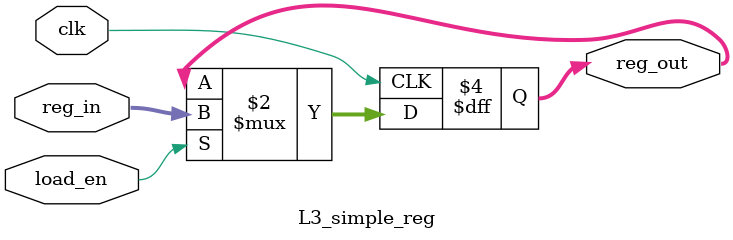
<source format=v>
module L3_simple_reg(input [3:0] reg_in,
					 input load_en,
					 input clk,
					 output reg [3:0] reg_out);


    always@(posedge clk)
    begin
        if(load_en)
			reg_out <= reg_in;
    end
	
endmodule
</source>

> **TRY IT**: The answer must consist of the lines from the one with "always@(posedge clk)" through the final line of the entries above, exactly as they are, and nothing else.

> **YOUR RESPONSE**:
    always@(posedge clk)
    begin
        if(load_en)
			reg_out <= reg_in;
    end
	
endmodule
</source>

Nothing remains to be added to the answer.